CIM (2014) definitions were followed for Mineral Resources.

2.

The effective date for the Mineral Resources is December 31, 2025.

3.

Mineral Resources are estimated at an NSR cut-off value of $80/t for sub-level stoping.

4.

Mining method:

 

a.

 

Panama and Pioneer: shrinkage stoping, sub-level open stoping (“SLOS”), and bench and fill.

 

b.

 

Porvenir: Bench-and-fill stoping and sub-level stoping.

5.

Minimum mining width:

 

a.

 

Panama and Pioneer: 0.90 m for shrinkage stoping and between 1.80 m and 2.00 m for mechanized mining methods.

 

b.

 

Porvenir: 1.805 m.

6.

Cut-off grades and values:

 

a.

 

Panama and Pioneer: marginal and break-even cut-off grades of 1.62 g/t Au and 2.42 g/t Au, 1.78 g/t Au and 2.58 g/t Au, and 2.05 g/t Au and 2.85 g/t Au were applied to shrinkage, SLOS, and bench and fill mining methods respectively.

 

b.

 

Porvenir: based on NSR cut-off values: Real McKoy BAF - $109.57/t, Porvenir Norte SLS longitudinal (width < 7 m) - $104.22/t, SLS longitudinal (width < 12 m) - $96.30/t, SLS transverse - $102.37/t, and Porvenir Sur SLS longitudinal (width < 7 m) - $106.23/t, SLS longitudinal (width < 12 m) - $98.31/t, SLS transverse - $105.12/t.

7.

Metallurgical recoveries:

 

a.

 

Panama and Pioneer: 90% for gold.

 

b.

 

Porvenir: were applied on a block-by-block basis and average 88.4% for gold, 84.9% for silver, 84.5% for zinc and 69.9% for copper.

8.

Dilution:

 

a.

 

Panama and Pioneer: dilution skins of 0.20 m were applied to shrinkage stopes and between 0.6 m to 0.8 m to mechanized stopes.

 

b.

 

Porvenir: Dilution skins of 0.83 m and 0.75 m were applied to longitudinal and transverse SLS stopes, respectively, at Porvenir Sur and 0.79 m and 0.75 m, respectively, at Porvenir Norte. A total Equivalent Linear Overbreak/Slough (ELOS) of 0.60 m was applied to the BAF stopes at Real McKoy.

9.

Mining Extraction:

 

a.

 

Panama and Pioneer: a factor of 90% was applied to shrinkage and 80% mechanized stopes.

 

b.

 

Porvenir: a factor of 95% was applied to all stopes and 100% to development in ore.

10.

Mineral Reserves estimated using an average long term metal prices of $2,150/oz Au, $24.00/oz Ag, $1.0601/lb Zn and $3.33/lb Cu.

11.

Mineral Reserves are depleted for production through December 31, 2025.

12.

Total silver, copper, and zinc grades were not calculated as these metals are not consistently reported across all deposits.

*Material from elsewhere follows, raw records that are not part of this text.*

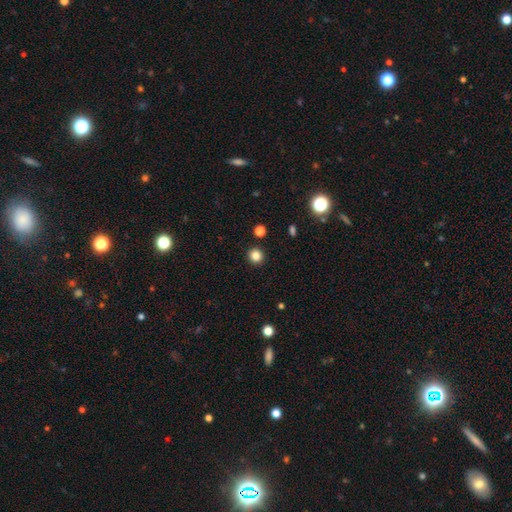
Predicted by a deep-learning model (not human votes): A smooth galaxy with no disk features (84%) that is round (93%). Merging: none (92%).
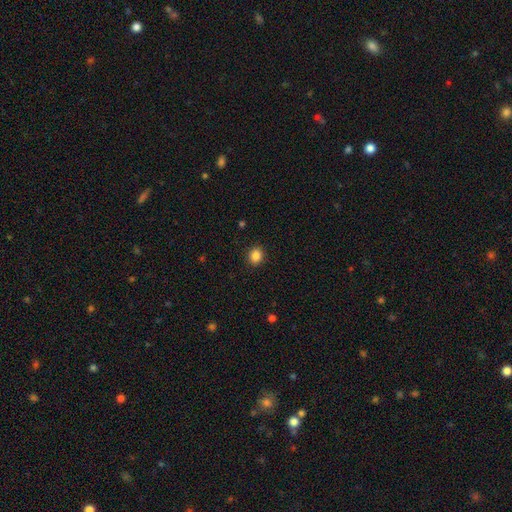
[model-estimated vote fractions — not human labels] smooth 86%, star or artifact 11%, featured or disk 3%. Down the decision tree: how rounded — round (71%); merging — none (91%).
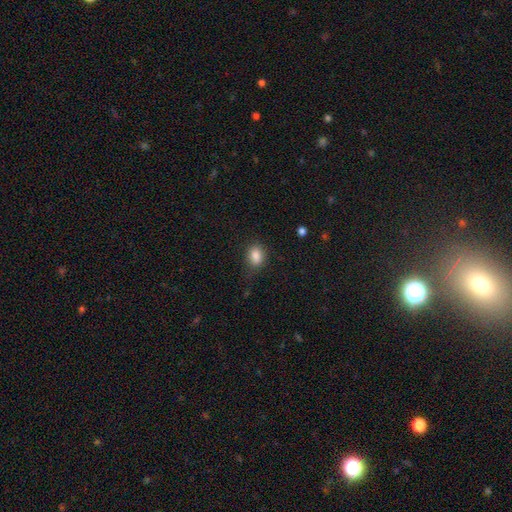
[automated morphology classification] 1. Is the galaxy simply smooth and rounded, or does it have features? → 86% smooth, 9% star or artifact, 5% featured or disk.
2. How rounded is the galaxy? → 73% in between, 26% round, 2% cigar-shaped.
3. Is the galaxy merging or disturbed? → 74% none, 19% minor disturbance, 5% major disturbance, 1% merger.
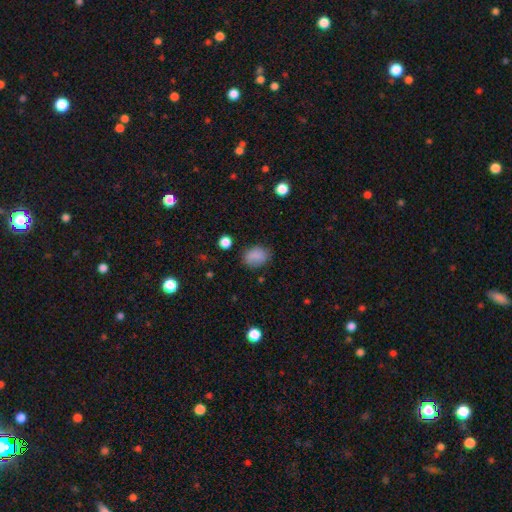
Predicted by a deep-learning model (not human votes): A smooth galaxy with no disk features (84%) that is in between round and cigar-shaped (68%).

Vote fractions:
- Smooth or featured? smooth: 84% / star or artifact: 10% / featured or disk: 6%
- How rounded? in between: 68% / round: 31% / cigar-shaped: 1%
- Merging? none: 74% / minor disturbance: 18% / major disturbance: 5% / merger: 2%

QUALIFIED PERSON, TECHNICAL INFORMATION, AND QUALITY CONTROL

The Mineral Resource estimate summarized in this news release was prepared by Mineros S.A. and reviewed by SLR. Katharine M. Masun, M.Sc., MSA, P.Geo., Principal Resource Geologist with SLR, is the independent Qualified Person responsible for the Mineral Resource estimate for the purposes of NI 43-101 and has reviewed and approved the information relating to the Mineral Resource estimate contained in this news release.

The Mineral Reserve estimate summarized in this news release is based on the 2026 PFS completed by. and Mineros and reviewed by SLR. Eduardo Zamanillo, M.Sc., MBA, P.Eng., Principal Mining Engineer with SLR, and Varun Bhundhoo, Ing., Consultant Mining Engineer with SLR, are the independent Qualified Persons responsible for the Mineral Reserve estimate for the purposes of NI 43-101 and have reviewed and approved the information relating to the Mineral Reserve estimate contained in this news release.

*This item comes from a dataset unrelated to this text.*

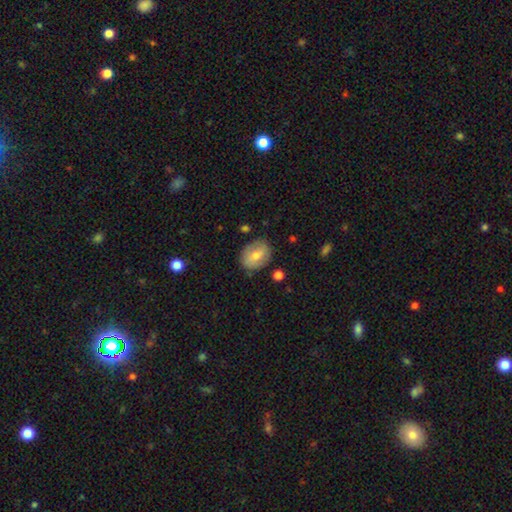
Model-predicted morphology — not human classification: smooth_or_featured: smooth (p=0.63) [alt: featured or disk p=0.30]
how_rounded: in between (p=0.60) [alt: round p=0.39]
merging: none (p=0.80) [alt: minor disturbance p=0.15]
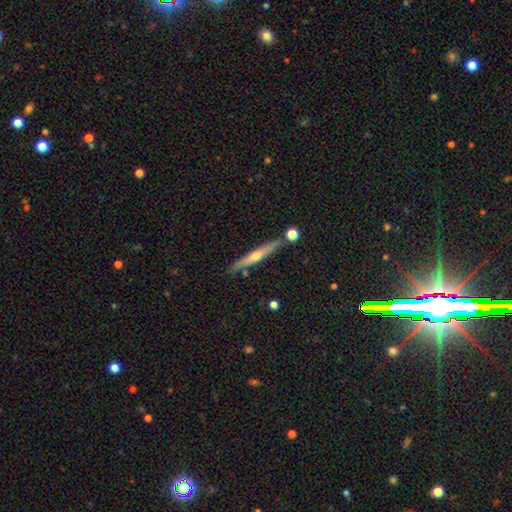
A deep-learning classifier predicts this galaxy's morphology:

All other scientific and technical information contained in this news release has been reviewed and approved by the appropriate independent Qualified Person responsible for the relevant portions of the Technical Report, including Brenna J.Y. Scholey, P.Eng., Principal Metallurgist with SLR, Gerd Wiatzka, P.Eng., Vice President and Director Mining of Arcadis Canada Inc., and Eduardo Zamanillo, M.Sc., MBA, P.Eng., Principal Mining Engineer with SLR, each of whom is independent of the Company.

In addition, Luis Fernando Ferreira de Oliveira, P.Geo., MAusIMM (CP), Manager, Technical Services for Mineros, a Qualified Person with the meaning of NI 43-101 who is not independent of the Company, has reviewed this news release on behalf of Mineros and approved certain Company-generated technical and operational information contained herein.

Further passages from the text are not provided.